Continuing this line of thought, I decided to take the Contoso Retail DW database and a real-life data warehouse for a spin to see how VertiPaq compresses them. I used the excellent PowerShell script that Vidas Matelis developed. Since fact tables typically contribute to 95% of the data warehouse storage space, I focused on only one fact table from both databases. To measure the VertiPaq compression, I loaded the fact tables into PowerPivot and run the script to obtain their storage space.

MOLAP

VertiPaq

Contoso (FactSales)

129 MB

35 MB

DW (20 mil fact table)

810 MB

792 MB

As you can see, the Contoso VertiPaq results are very impressive. But what happened with the real-life DW? How could VertiPaq be only marginally better than MOLAP? To analyze this further, I used the script ability to get a column compression breakdown and I’ve noticed that the following top two columns occupy the most space:

TRANS_DTLS_KEY: 400 MB (primary key)

LOG_ID: 268 MB (transaction identifier)

Both of these columns are high-cardinality columns. I used these columns in a cube drillthrough action to get the transaction details behind a cell. Subsequently, I added them to PowerPivot so I could compare the same data structures. Currently, PowerPivot doesn’t support drillthrough so adding these columns to PowerPivot is probably not needed in real life. It will be interesting to see how BISM will implement drillthrough. One thing is sure: it makes sense to leave high-cardinality attributes out of VertiPaq and possibly use report actions (if supported) to report on details.

VertiPaq Column Store

In SQL 11, the VertiPaq column store that will power the new Business intelligence Semantic Model (BISM) will be delivered in three ways:

1. PowerPivot – in-process DLL with Excel 2010.

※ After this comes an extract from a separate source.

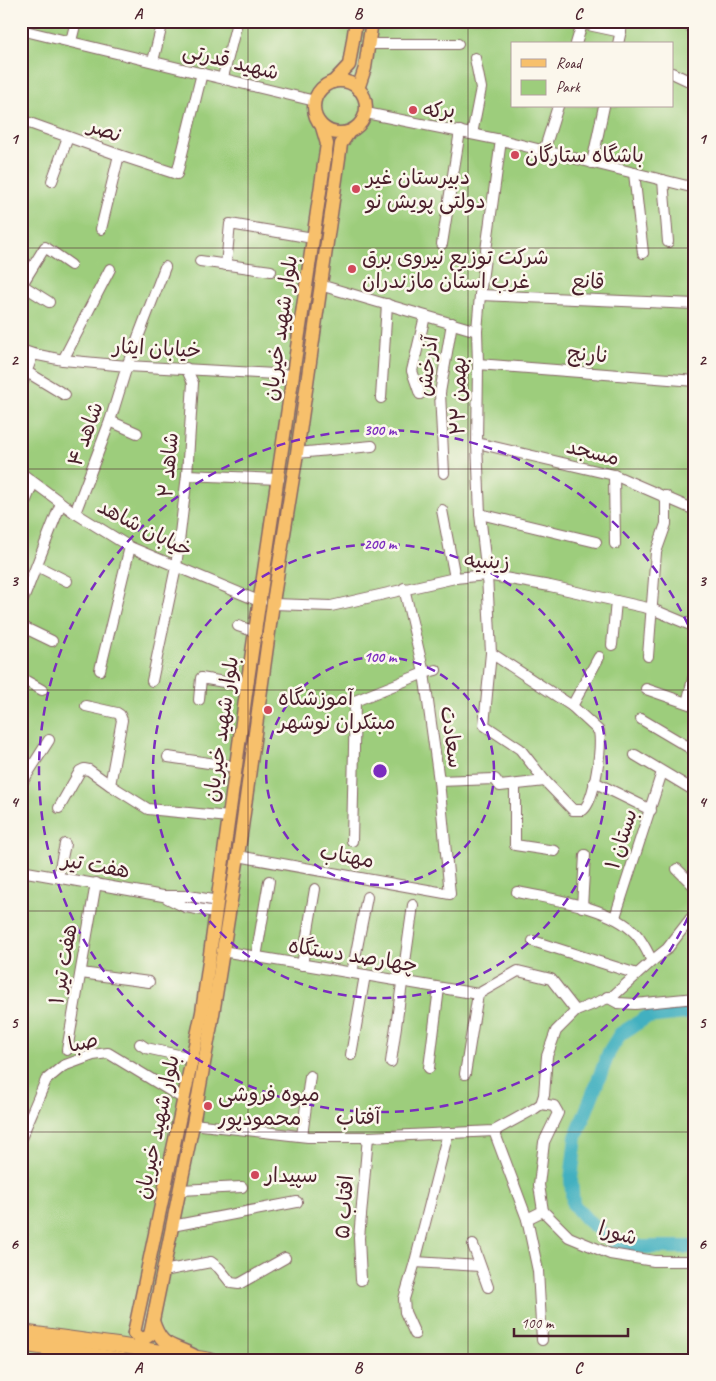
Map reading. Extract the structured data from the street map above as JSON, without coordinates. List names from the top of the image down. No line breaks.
{"streets":{"main road":["بلوار شهید خیریان"],"street":["شهید قدرتی","نصر","قانع","خیابان ایثار","نارنج","آذرخش","۲۲ بهمن","شاهد ۴","مسجد","شاهد ۲","خیابان شاهد","زینبیه","سعادت","بستان ۱","مهتاب","هفت تیر","چهارصد دستگاه","هفت تیر ۱","صبا","آفتاب","افتاب ۵","شورا"]},"crossings":[["شهید قدرتی","نصر"],["شهید قدرتی","بلوار شهید خیریان"],["قانع","۲۲ بهمن"],["بلوار شهید خیریان","خیابان ایثار"],["بلوار شهید خیریان","خیابان شاهد"],["بلوار شهید خیریان","زینبیه"],["بلوار شهید خیریان","مهتاب"],["بلوار شهید خیریان","هفت تیر"],["بلوار شهید خیریان","چهارصد دستگاه"],["بلوار شهید خیریان","صبا"],["بلوار شهید خیریان","آفتاب"],["خیابان ایثار","شاهد ۴"],["خیابان ایثار","شاهد ۲"],["نارنج","۲۲ بهمن"],["۲۲ بهمن","مسجد"],["۲۲ بهمن","زینبیه"],["شاهد ۴","خیابان شاهد"],["شاهد ۲","خیابان شاهد"],["خیابان شاهد","زینبیه"],["زینبیه","سعادت"],["سعادت","مهتاب"],["هفت تیر","هفت تیر ۱"],["آفتاب","افتاب ۵"]],"places":["برکه","باشگاه ستارگان","دبیرستان غیر دولتی پویش نو","شرکت توزیع نیروی برق غرب استان مازندران","آموزشگاه مبتکران نوشهر","میوه فروشی محمودپور","سپیدار"],"legend":["Road","Park"],"scale_bar":"100 m","grid":{"columns":["A","B","C"],"rows":["1","2","3","4","5","6"]},"rings":["300 m","200 m","100 m"]}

2. A second storage mode of Analysis Services that you will get by installing SSAS in VertiPaq mode.

3. A new column stored index in the SQL RDBMS.

The third option picked up my interest. I wanted to know if a custom application will be able to take advantage of these indexes outside VertiPaq. For example, this could be useful for standard reports that query directly the database. It turns out that this will be possible. The following paper discusses columnstore in more details. In a nutshell, SQL 11 will run the VertiPaq engine in-process. Here are some highlights of the VertiPaq columnstore:

  • You create an index on a table.
  • You cannot update the table after the index is created. Not a big limitation since a data warehouse is typically loaded on a schedule so the index can be dropped and rebuilt at the end of the ETL process.
  • The relational engine scans the entire table and loads it into memory in a Vertipaq store. As you could imagine, the more RAM the better.
  • Query performance will be great but probably slower than VertiPaq in SSAS.
  • Creation of this index isn’t cheap, but the query performance gains should justify using it in common DW scenarios.
  • From performance standpoint, it will be best to load data in VertiPaq (SSAS store) instead of using column store.